Saturday, May 2, 2015

Choosing a Platform for Your Online Course

There are things I love about both Edmodo and Google Classroom. I have used both platforms with students and for teacher professional development workshops. I have found both patforms annoying however, when I want to build a course ahead of time.  They don't allow you to reorder the posts and I would have to plan my courses backwards, entering the last assignment/activity first. I realized today that I was frustrated because I wasn't choosing the right tool for the job.

Edmodo and Google Classroom organize posts in real time with the most recent post on top. This is great for courses that operate in real time aka synchronous. Each day you can post a quiz, poll, reflection question, assignment as it relates to what is happening in the class at that moment in time. Learners for the most part are at the same point in the class as each other. Conversations can flow naturally and you don't have to dig down the list for what you need. The current stuff is at the top.

What I needed was a platform that works well for on-demand or asynchronous courses or workshops. This type of course is self-paced and learners can be at any point in the course independent from each other. For an asynchronous course I want to organize the content in a specific sequence so learners can come into it at anytime and independently follow a learning path.

To be honest, I felt a little stupid when this dawned on me. Why this epiphany hadn't happened before, I don't know.

For an asynchronous course, I think any of these website creation tools would be fine. They allow for embedding or attaching a variety content as well as discussions and blog posts. Unfortunately they don't have an integrated way to create assessments or to distribute and collect assignments like Google Classroom and Edmodo.

Google Sites       WordPress         Weebly         Wix


Of course there is iTunes U which I've never tried and for some reason feel a little intimidated by. From what I've read, there are limitations in terms of creating assessments, managing assignments and student progress in the course. They have added a discussions feature which is nice.

I found a solution to creating an asynchronous course that I think will work for me in terms of course organization, management, providing feedback and tracking progress – Haiku Learning.

Haiku Learning is free (although there is a paid, more robust version) and has an easy to use, drag and drop interface for building a course. It allows you to embed various interactive elements and videos, set up multiple pages, track student progress, collect assignments, and give feedback. You have the ability to enable or disable various features such as discussions, assessments, dropbox, calendar, comments and wikiprojects. There is a lot of flexibility in how you organize course content and although you can only have 5 active courses with a free account you can have other courses that are disabled so that you can activate courses at different times.

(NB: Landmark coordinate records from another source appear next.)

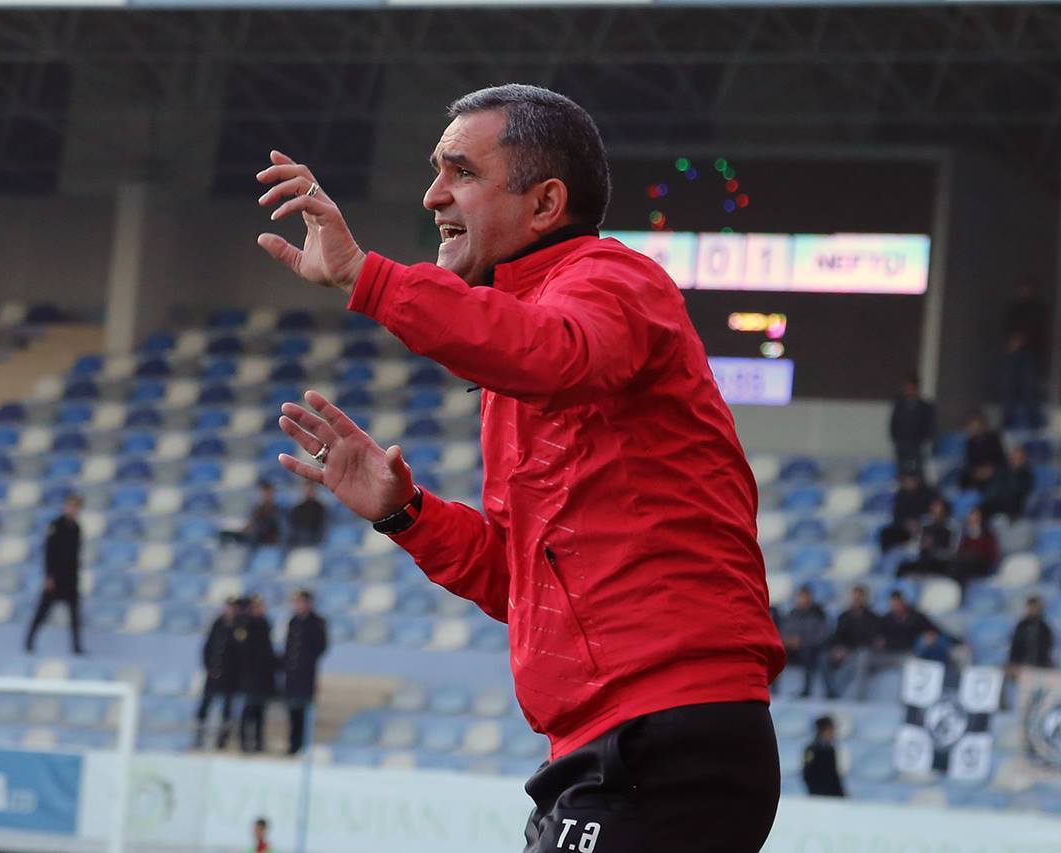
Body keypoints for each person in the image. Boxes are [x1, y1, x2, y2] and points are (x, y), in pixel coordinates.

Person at [258, 83, 784, 851]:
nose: (434, 195)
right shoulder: (517, 360)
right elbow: (522, 581)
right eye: (437, 171)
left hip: (663, 734)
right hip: (607, 743)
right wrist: (405, 512)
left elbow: (558, 353)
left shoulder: (613, 281)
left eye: (462, 172)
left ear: (545, 204)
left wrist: (368, 277)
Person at [25, 493, 85, 655]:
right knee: (42, 611)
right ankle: (29, 641)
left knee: (75, 615)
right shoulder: (55, 525)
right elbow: (49, 552)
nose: (72, 509)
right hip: (56, 577)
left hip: (70, 579)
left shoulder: (77, 528)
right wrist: (49, 576)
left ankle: (76, 646)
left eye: (75, 506)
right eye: (70, 505)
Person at [194, 598, 244, 750]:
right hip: (213, 675)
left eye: (233, 607)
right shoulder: (217, 624)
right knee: (204, 708)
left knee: (227, 710)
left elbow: (240, 654)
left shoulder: (241, 626)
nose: (230, 610)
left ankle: (222, 741)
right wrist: (209, 667)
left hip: (230, 677)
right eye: (228, 607)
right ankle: (199, 738)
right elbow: (208, 647)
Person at [282, 589, 328, 754]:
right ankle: (292, 744)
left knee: (304, 710)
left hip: (306, 674)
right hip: (292, 674)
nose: (299, 605)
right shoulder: (293, 621)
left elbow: (321, 646)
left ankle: (302, 745)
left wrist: (307, 661)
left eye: (302, 602)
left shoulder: (317, 622)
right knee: (292, 710)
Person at [824, 585, 880, 700]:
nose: (856, 599)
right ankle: (830, 690)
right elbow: (837, 636)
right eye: (855, 596)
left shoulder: (872, 618)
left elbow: (871, 640)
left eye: (860, 597)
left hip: (862, 651)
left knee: (860, 656)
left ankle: (858, 696)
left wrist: (848, 650)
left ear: (865, 599)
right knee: (823, 658)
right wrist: (838, 648)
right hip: (845, 650)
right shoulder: (843, 616)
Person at [239, 595, 277, 753]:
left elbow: (268, 652)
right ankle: (244, 742)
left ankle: (258, 742)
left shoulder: (265, 624)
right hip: (249, 676)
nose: (259, 609)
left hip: (263, 677)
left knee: (260, 711)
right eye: (256, 607)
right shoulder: (245, 625)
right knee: (248, 710)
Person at [782, 586, 829, 698]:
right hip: (791, 647)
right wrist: (788, 640)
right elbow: (783, 631)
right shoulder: (792, 614)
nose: (802, 599)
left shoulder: (818, 614)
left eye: (804, 596)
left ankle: (806, 690)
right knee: (775, 652)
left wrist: (802, 642)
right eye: (800, 597)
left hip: (810, 648)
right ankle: (772, 687)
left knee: (809, 654)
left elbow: (822, 635)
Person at [889, 375, 936, 479]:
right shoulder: (899, 405)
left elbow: (929, 425)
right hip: (902, 444)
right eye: (906, 387)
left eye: (910, 387)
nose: (907, 390)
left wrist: (924, 440)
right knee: (901, 471)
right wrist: (896, 439)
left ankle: (919, 486)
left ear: (916, 388)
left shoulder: (925, 407)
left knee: (918, 471)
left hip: (917, 444)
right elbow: (894, 423)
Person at [898, 498, 954, 578]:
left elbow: (951, 551)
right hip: (923, 557)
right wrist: (922, 545)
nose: (934, 511)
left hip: (941, 562)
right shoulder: (925, 523)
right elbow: (916, 543)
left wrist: (934, 547)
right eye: (933, 508)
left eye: (938, 509)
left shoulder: (951, 527)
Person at [878, 473, 934, 553]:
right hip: (904, 528)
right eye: (906, 481)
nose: (909, 483)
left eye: (911, 480)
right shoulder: (900, 496)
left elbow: (933, 513)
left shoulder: (927, 495)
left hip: (923, 526)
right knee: (886, 533)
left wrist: (918, 522)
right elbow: (896, 516)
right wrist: (905, 523)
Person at [1001, 332, 1043, 430]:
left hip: (1025, 396)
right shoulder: (1007, 359)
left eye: (1019, 341)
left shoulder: (1026, 358)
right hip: (1011, 396)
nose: (1016, 344)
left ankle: (1033, 423)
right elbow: (1006, 378)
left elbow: (1028, 379)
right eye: (1015, 341)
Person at [981, 445, 1035, 522]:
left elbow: (1021, 492)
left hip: (1014, 509)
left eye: (1019, 458)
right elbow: (992, 490)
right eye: (1014, 458)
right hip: (996, 507)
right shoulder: (1000, 472)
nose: (1016, 461)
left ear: (1024, 460)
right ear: (1009, 459)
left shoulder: (1027, 475)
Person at [948, 506, 999, 586]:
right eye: (971, 515)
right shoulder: (965, 534)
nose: (972, 518)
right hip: (965, 563)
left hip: (981, 565)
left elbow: (992, 555)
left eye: (976, 516)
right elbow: (960, 550)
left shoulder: (987, 535)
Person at [222, 481, 283, 547]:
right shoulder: (258, 509)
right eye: (264, 493)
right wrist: (248, 527)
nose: (265, 496)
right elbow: (252, 521)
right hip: (254, 533)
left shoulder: (277, 509)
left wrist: (256, 527)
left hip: (266, 536)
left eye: (268, 493)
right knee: (226, 534)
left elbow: (277, 526)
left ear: (272, 494)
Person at [959, 412, 1006, 493]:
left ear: (982, 426)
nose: (973, 429)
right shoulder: (970, 443)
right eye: (971, 426)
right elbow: (970, 462)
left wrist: (991, 470)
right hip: (977, 472)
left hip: (993, 471)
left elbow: (1000, 459)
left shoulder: (994, 439)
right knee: (964, 477)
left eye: (976, 426)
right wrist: (977, 471)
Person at [1007, 596, 1055, 671]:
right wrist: (1013, 662)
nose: (1034, 609)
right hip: (1022, 666)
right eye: (1032, 606)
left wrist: (1046, 662)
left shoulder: (1044, 627)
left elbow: (1047, 647)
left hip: (1040, 666)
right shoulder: (1022, 625)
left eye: (1036, 607)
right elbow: (1015, 645)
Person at [802, 717, 846, 798]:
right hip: (818, 794)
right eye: (830, 729)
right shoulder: (811, 749)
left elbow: (834, 775)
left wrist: (841, 794)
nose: (832, 732)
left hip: (832, 795)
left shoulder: (831, 749)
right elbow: (807, 773)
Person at [287, 481, 328, 546]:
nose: (309, 491)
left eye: (312, 489)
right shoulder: (297, 509)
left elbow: (323, 526)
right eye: (308, 489)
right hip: (300, 541)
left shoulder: (321, 508)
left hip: (317, 541)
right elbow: (294, 527)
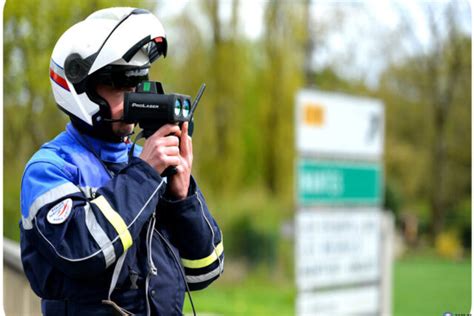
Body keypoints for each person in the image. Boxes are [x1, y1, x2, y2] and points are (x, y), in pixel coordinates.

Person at [19, 7, 224, 316]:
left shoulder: (143, 163)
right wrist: (145, 175)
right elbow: (82, 251)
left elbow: (204, 270)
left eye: (137, 84)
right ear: (81, 88)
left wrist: (181, 198)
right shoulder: (49, 169)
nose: (133, 99)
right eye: (119, 85)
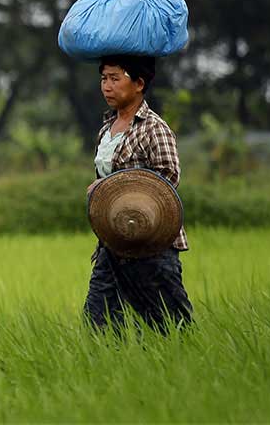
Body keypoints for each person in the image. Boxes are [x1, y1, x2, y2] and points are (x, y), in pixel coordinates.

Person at [83, 55, 194, 334]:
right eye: (103, 79)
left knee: (170, 326)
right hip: (113, 242)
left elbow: (168, 177)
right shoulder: (105, 130)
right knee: (99, 323)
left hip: (152, 242)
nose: (107, 86)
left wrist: (112, 187)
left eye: (115, 78)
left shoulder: (155, 129)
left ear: (139, 84)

Course participants must have a copy of the book Griffin & Sabine: An Extraordinary Correspondence.

I have created a course called Griffin, Sabine & Figure 19 if you would like to check out how I have used Haiku Learning to structure a summer, self-paced course for educators. Just send me an email and I'll send you and invitation code to the course.

If you create online courses, there are a variety of both free and paid resources out there. Some are very simple to set up and some are more complex. Before building your course, consider whether it will be synchronous or asynchronous, the age of your audience and what features you need. If you are just putting content out their and don't need to manage students, assignments or award credit, any website creation tool will probably work for you. If you need to create a more complex course structure try out Haiku Learning for an good asynchronous platform or Edmodo and Google Classroom for a synchronous course.